(Exercise material begins)
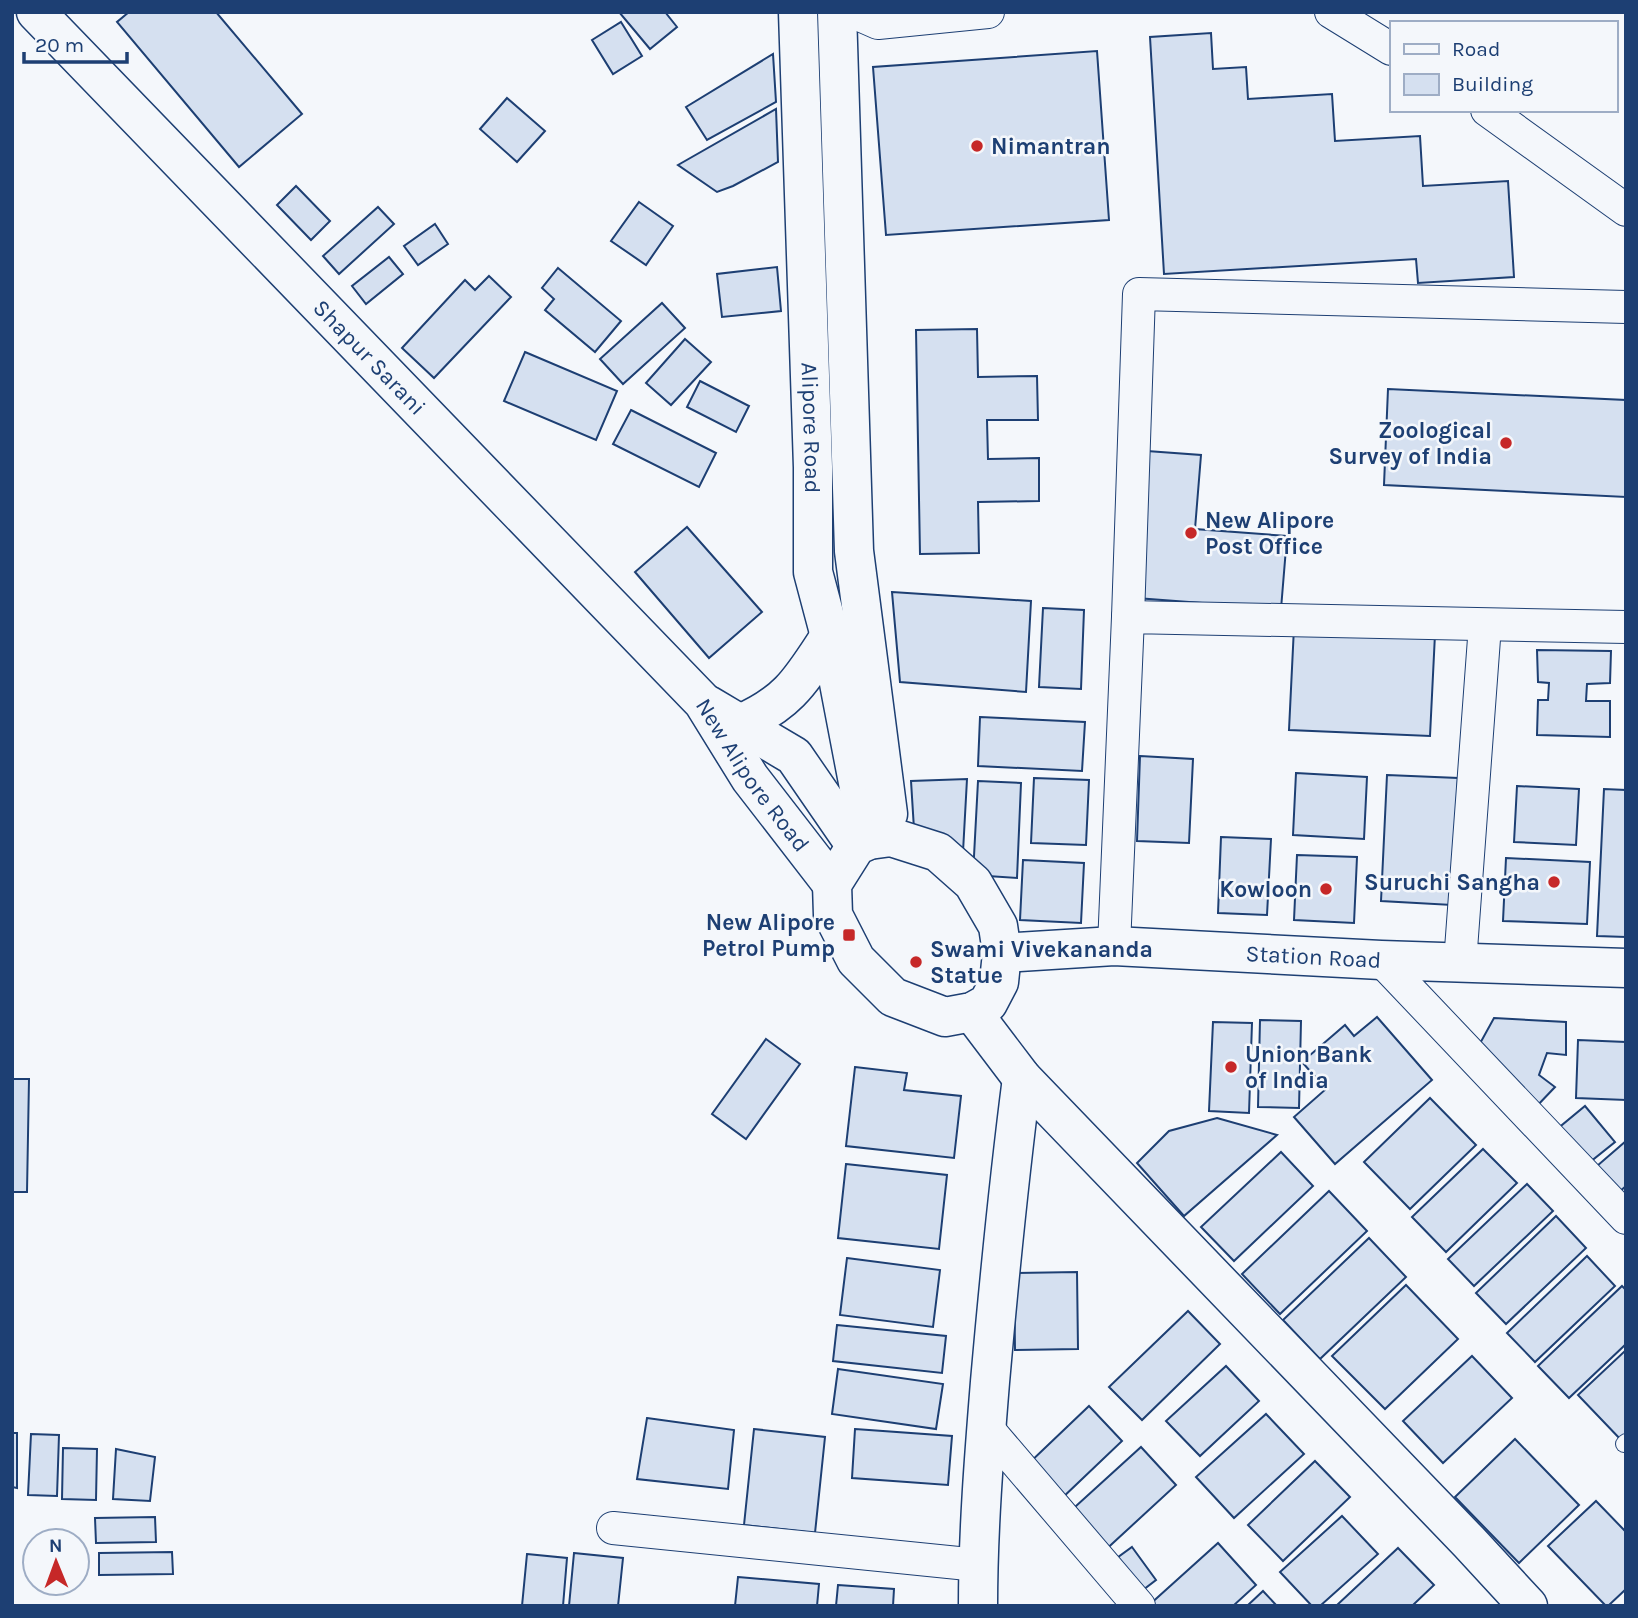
<svg xmlns="http://www.w3.org/2000/svg" width="1638" height="1618" font-family="Karla,sans-serif">
	<style>
		.building { fill: #d5e0f0; stroke: #1d3f73; stroke-width: 2 }
		.lines { fill: none; stroke-linecap: round; stroke-linejoin: round }
		.lane-casing { stroke: #1d3f73; stroke-width: 18 }
		.street-casing { stroke: #1d3f73; stroke-width: 34 }
		.secondary-casing { stroke: #1d3f73; stroke-width: 41 }
		.lane { stroke: #f4f7fb; stroke-width: 16 }
		.street { stroke: #f4f7fb; stroke-width: 32 }
		.secondary { stroke: #f4f7fb; stroke-width: 38 }
		.poi-dot { fill: #c62828; stroke: #f4f7fb; stroke-width: 2.5 }
		.labels { text-anchor: middle; dominant-baseline: central; stroke-width: 5; stroke-linejoin: round; paint-order: stroke }
		.poi-label { font-size: 23px; font-weight: bold; fill: #1d3f73; stroke: #f4f7fb; text-anchor: start }
		.street-label { font-size: 23px; fill: #1d3f73; stroke: #f4f7fb }
	</style>
	<rect width="100%" height="100%" fill="#f4f7fb"/>
	<g class="building">
		<path d="M129,12H216L302,114L239,167L117,22Z"/>
		<path d="M619,12H665L677,27L650,49Z"/>
		<path d="M621,22L642,56L613,74L592,40Z"/>
		<path d="M1211,33L1213,69L1246,67L1248,99L1332,94L1335,141L1420,136L1423,186L1508,181L1514,277L1418,283L1416,259L1164,274L1150,37Z"/>
		<path d="M1097,51L1109,220L886,235L873,67Z"/>
		<path d="M773,54L776,102L707,140L686,107Z"/>
		<path d="M507,98L545,131L517,162L480,129Z"/>
		<path d="M776,109L778,162L733,186L717,192L678,165Z"/>
		<path d="M296,186L330,221L311,240L277,205Z"/>
		<path d="M639,202L673,226L646,265L611,241Z"/>
		<path d="M378,207L394,224L339,274L323,256Z"/>
		<path d="M435,224L448,244L418,265L404,246Z"/>
		<path d="M389,257L403,274L366,304L352,286Z"/>
		<path d="M777,267L781,311L722,317L717,274Z"/>
		<path d="M558,268L621,321L595,352L545,310L554,299L542,288Z"/>
		<path d="M489,276L511,297L434,378L402,348L465,280L475,290Z"/>
		<path d="M662,303L685,328L623,384L600,359Z"/>
		<path d="M977,329L978,377L1037,376L1038,420H987L988,459L1039,458V501L978,502L979,553L920,554L916,330Z"/>
		<path d="M685,339L711,362L671,405L646,383Z"/>
		<path d="M525,352L617,391L596,440L504,401Z"/>
		<path d="M700,381L749,406L736,432L687,407Z"/>
		<path d="M1388,389L1626,400V497L1384,485Z"/>
		<path d="M631,410L716,453L699,487L613,444Z"/>
		<path d="M1147,451L1201,455L1195,529L1287,536L1281,609L1136,598Z"/>
		<path d="M687,527L762,612L709,658L635,572Z"/>
		<path d="M892,592L1031,601L1026,692L900,682Z"/>
		<path d="M1043,608L1084,610L1081,689L1039,687Z"/>
		<path d="M1294,627L1435,634L1430,736L1289,730Z"/>
		<path d="M1537,650L1611,651L1610,683L1587,684L1586,701H1610V737L1537,735L1538,700H1548L1549,683L1538,682Z"/>
		<path d="M980,717L1085,722L1082,771L978,766Z"/>
		<path d="M1140,756L1193,759L1189,843L1137,841Z"/>
		<path d="M1296,773L1367,777L1364,839L1293,835Z"/>
		<path d="M1387,775L1458,778L1452,905L1381,901Z"/>
		<path d="M1034,778L1089,780L1086,845L1031,843Z"/>
		<path d="M967,779L963,852L914,829L911,781Z"/>
		<path d="M978,781L1021,783L1017,878L973,875Z"/>
		<path d="M1517,786L1579,789L1576,845L1514,842Z"/>
		<path d="M1604,789L1626,790V937L1597,936Z"/>
		<path d="M1221,837L1271,839L1267,915L1218,913Z"/>
		<path d="M1297,855L1357,857L1354,923L1294,920Z"/>
		<path d="M1506,858L1590,862L1587,924L1503,921Z"/>
		<path d="M1023,860L1084,863L1081,923L1020,920Z"/>
		<path d="M1377,1017L1432,1080L1335,1164L1294,1117L1326,1089L1302,1062L1345,1025L1354,1036Z"/>
		<path d="M1494,1018L1566,1022V1055L1547,1053L1539,1075L1555,1087L1535,1108L1478,1047Z"/>
		<path d="M1260,1020L1301,1021L1299,1108L1258,1107Z"/>
		<path d="M1213,1022L1252,1023L1249,1113L1209,1111Z"/>
		<path d="M766,1039L800,1064L746,1139L712,1114Z"/>
		<path d="M1578,1040L1626,1042V1100L1576,1098Z"/>
		<path d="M855,1067L907,1073L904,1090L961,1096L954,1158L846,1146Z"/>
		<path d="M12,1079H29L27,1192H12Z"/>
		<path d="M1430,1098L1476,1145L1410,1209L1364,1162Z"/>
		<path d="M1585,1106L1615,1142L1585,1166L1556,1130Z"/>
		<path d="M1217,1118L1277,1135L1184,1216L1137,1163L1169,1131Z"/>
		<path d="M1626,1141V1186L1612,1198L1590,1172Z"/>
		<path d="M1483,1149L1517,1183L1446,1252L1412,1217Z"/>
		<path d="M1281,1152L1313,1186L1234,1261L1201,1227Z"/>
		<path d="M846,1164L947,1175L939,1249L838,1238Z"/>
		<path d="M1527,1184L1553,1211L1474,1286L1448,1259Z"/>
		<path d="M1329,1191L1367,1231L1280,1314L1242,1274Z"/>
		<path d="M1556,1216L1586,1248L1506,1324L1476,1293Z"/>
		<path d="M1369,1238L1406,1277L1320,1359L1283,1320Z"/>
		<path d="M1587,1256L1615,1286L1535,1362L1507,1333Z"/>
		<path d="M847,1258L940,1270L933,1327L840,1315Z"/>
		<path d="M1077,1272L1078,1349L1015,1350L1014,1273Z"/>
		<path d="M1406,1285L1458,1339L1385,1409L1332,1356Z"/>
		<path d="M1622,1286L1626,1290V1344L1569,1398L1538,1366Z"/>
		<path d="M1188,1311L1220,1344L1142,1420L1109,1387Z"/>
		<path d="M837,1325L946,1336L942,1373L833,1361Z"/>
		<path d="M1626,1350V1439L1623,1442L1578,1395Z"/>
		<path d="M1472,1356L1512,1398L1443,1463L1403,1421Z"/>
		<path d="M1226,1366L1259,1401L1200,1456L1166,1421Z"/>
		<path d="M838,1369L943,1384L936,1429L832,1414Z"/>
		<path d="M1089,1406L1122,1441L1060,1500L1026,1466Z"/>
		<path d="M1266,1414L1304,1454L1234,1518L1196,1477Z"/>
		<path d="M647,1418L734,1430L728,1489L637,1479Z"/>
		<path d="M754,1429L825,1437L815,1533L744,1525Z"/>
		<path d="M855,1429L952,1436L948,1485L852,1478Z"/>
		<path d="M12,1433H17V1488L12,1487Z"/>
		<path d="M31,1434L59,1435L57,1496L28,1495Z"/>
		<path d="M1515,1439L1579,1505L1519,1563L1455,1497Z"/>
		<path d="M1141,1447L1176,1485L1101,1554L1065,1516Z"/>
		<path d="M63,1448L97,1449L96,1500L62,1499Z"/>
		<path d="M116,1449L155,1457L150,1501L113,1499Z"/>
		<path d="M1315,1461L1350,1497L1283,1561L1248,1525Z"/>
		<path d="M1596,1501L1626,1532V1589L1608,1606H1606L1548,1546Z"/>
		<path d="M1342,1516L1378,1554L1320,1606H1312L1280,1572Z"/>
		<path d="M155,1517L156,1542L96,1543L95,1518Z"/>
		<path d="M1218,1543L1256,1585L1233,1606H1148Z"/>
		<path d="M1132,1547L1156,1580L1135,1596L1110,1563Z"/>
		<path d="M1398,1548L1434,1585L1412,1606H1336Z"/>
		<path d="M172,1552L173,1574L99,1575V1553Z"/>
		<path d="M574,1553L623,1558L618,1606H569Z"/>
		<path d="M527,1554L567,1558L563,1606H522Z"/>
		<path d="M738,1577L819,1584L817,1606H735Z"/>
		<path d="M838,1585L894,1589L893,1606H836Z"/>
		<path d="M1263,1591L1277,1606H1247Z"/>
	</g>
	<g class="lines">
		<g class="lane-casing">
			<path id="lane" d="M1624,1444L1626,1442"/>
		</g>
		<g class="street-casing">
			<g id="street">
				<path d="M853,12L878,23L988,12"/>
				<path d="M1331,12L1391,49"/>
				<path d="M1487,110L1626,210"/>
				<path d="M1128,617L1139,294L1626,307"/>
				<path d="M1114,946L1128,617L1626,627"/>
				<path d="M1381,960L1626,1218"/>
				<path d="M1460,963L1485,625"/>
				<path d="M987,1428L1139,1606"/>
				<path d="M613,1528L978,1565"/>
			</g>
		</g>
		<g class="secondary-casing">
			<g id="secondary">
				<path id="s1" d="M36,12L703,702L750,778L832,884"/>
				<path id="s2" d="M798,12L813,467V572L830,636L869,840"/>
				<path d="M837,12L854,551L888,814"/>
				<path d="M708,705L794,756L856,846"/>
				<path d="M740,724C790,702 801,680 830,636"/>
				<path d="M891,837L938,852L973,883L998,926L1002,953L999,982L988,1003L972,1012L945,1017L893,997L856,960L833,915L832,884L856,846L869,840Z"/>
				<path id="s3" d="M1002,953L1114,946L1381,960L1626,968"/>
				<path d="M972,1012L1022,1078L1469,1542L1528,1606"/>
				<path d="M978,1606C978,1531 984,1456 990,1382C999,1280 1009,1179 1022,1078"/>
			</g>
		</g>
		<use href="#lane" class="lane"/>
		<use href="#street" class="street"/>
		<use href="#secondary" class="secondary"/>
	</g>
	<g class="poi-dot">
		<circle cx="977" cy="146" r="7"/>
		<circle cx="1506" cy="443" r="7"/>
		<circle cx="1191" cy="533" r="7"/>
		<circle cx="1554" cy="882" r="7"/>
		<circle cx="1326" cy="889" r="7"/>
		<rect x="842" y="928" width="14" height="14" rx="3.5"/>
		<circle cx="916" cy="962" r="7"/>
		<circle cx="1231" cy="1067" r="7"/>
	</g>
	<g class="labels">
		<g class="poi-label">
			<text x="991" y="146">Nimantran</text>
			<text x="1492" y="430" text-anchor="end">Zoological<tspan x="1492" dy="26">Survey of India</tspan></text>
			<text x="1205" y="520">New Alipore<tspan x="1205" dy="26">Post Office</tspan></text>
			<text x="1540" y="882" text-anchor="end">Suruchi Sangha</text>
			<text x="1312" y="889" text-anchor="end">Kowloon</text>
			<text x="835" y="922" text-anchor="end">New Alipore<tspan x="835" dy="26">Petrol Pump</tspan></text>
			<text x="930" y="949">Swami Vivekananda<tspan x="930" dy="26">Statue</tspan></text>
			<text x="1245" y="1054">Union Bank<tspan x="1245" dy="26">of India</tspan></text>
		</g>
		<g class="street-label">
			<text stroke="none"><textPath href="#s1" startOffset="480">Shapur Sarani</textPath></text>
			<text stroke="none"><textPath href="#s2" startOffset="416">Alipore Road</textPath></text>
			<text stroke="none"><textPath href="#s1" startOffset="1048">New Alipore Road</textPath></text>
			<text stroke="none"><textPath href="#s3" startOffset="312">Station Road</textPath></text>
		</g>
	</g>
	<rect width="1638" height="1618" fill="none" stroke="#1d3f73" stroke-width="28"/>
	<rect x="1390" y="21" width="228" height="91" fill="#f4f7fb" stroke="#9eadc5" stroke-width="2"/>
	<rect x="1404" y="44" width="35" height="10" fill="#f4f7fb" stroke="#9eadc5" stroke-width="2"/>
	<text x="1452" y="56" font-size="21" fill="#1d3f73">Road</text>
	<rect x="1404" y="74" width="35" height="21" fill="#d5e0f0" stroke="#9eadc5" stroke-width="2"/>
	<text x="1452" y="91" font-size="21" fill="#1d3f73">Building</text>
	<g transform="translate(56 1562) rotate(359)"><circle r="33" fill="#f4f7fb" stroke="#9eadc5" stroke-width="2"/>
	<path d="M0-5L12 26L0 18L-12 26Z" fill="#c62828"/>
	<text y="-10" font-size="19" font-weight="bold" text-anchor="middle" fill="#1d3f73">N</text>
	</g>
	<path d="M24 52v10h103v-10" fill="none" stroke="#1d3f73" stroke-width="3.5"/>
	<text x="35" y="52" font-size="21" fill="#1d3f73" stroke="#f4f7fb" stroke-width="5" paint-order="stroke">20 m</text>
</svg>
(Exercise material ends)
• Aim of the exercise
If the string "weight" appears in a line of the data above, that line counts. State how many such lines there are and nothing more.

• Result
2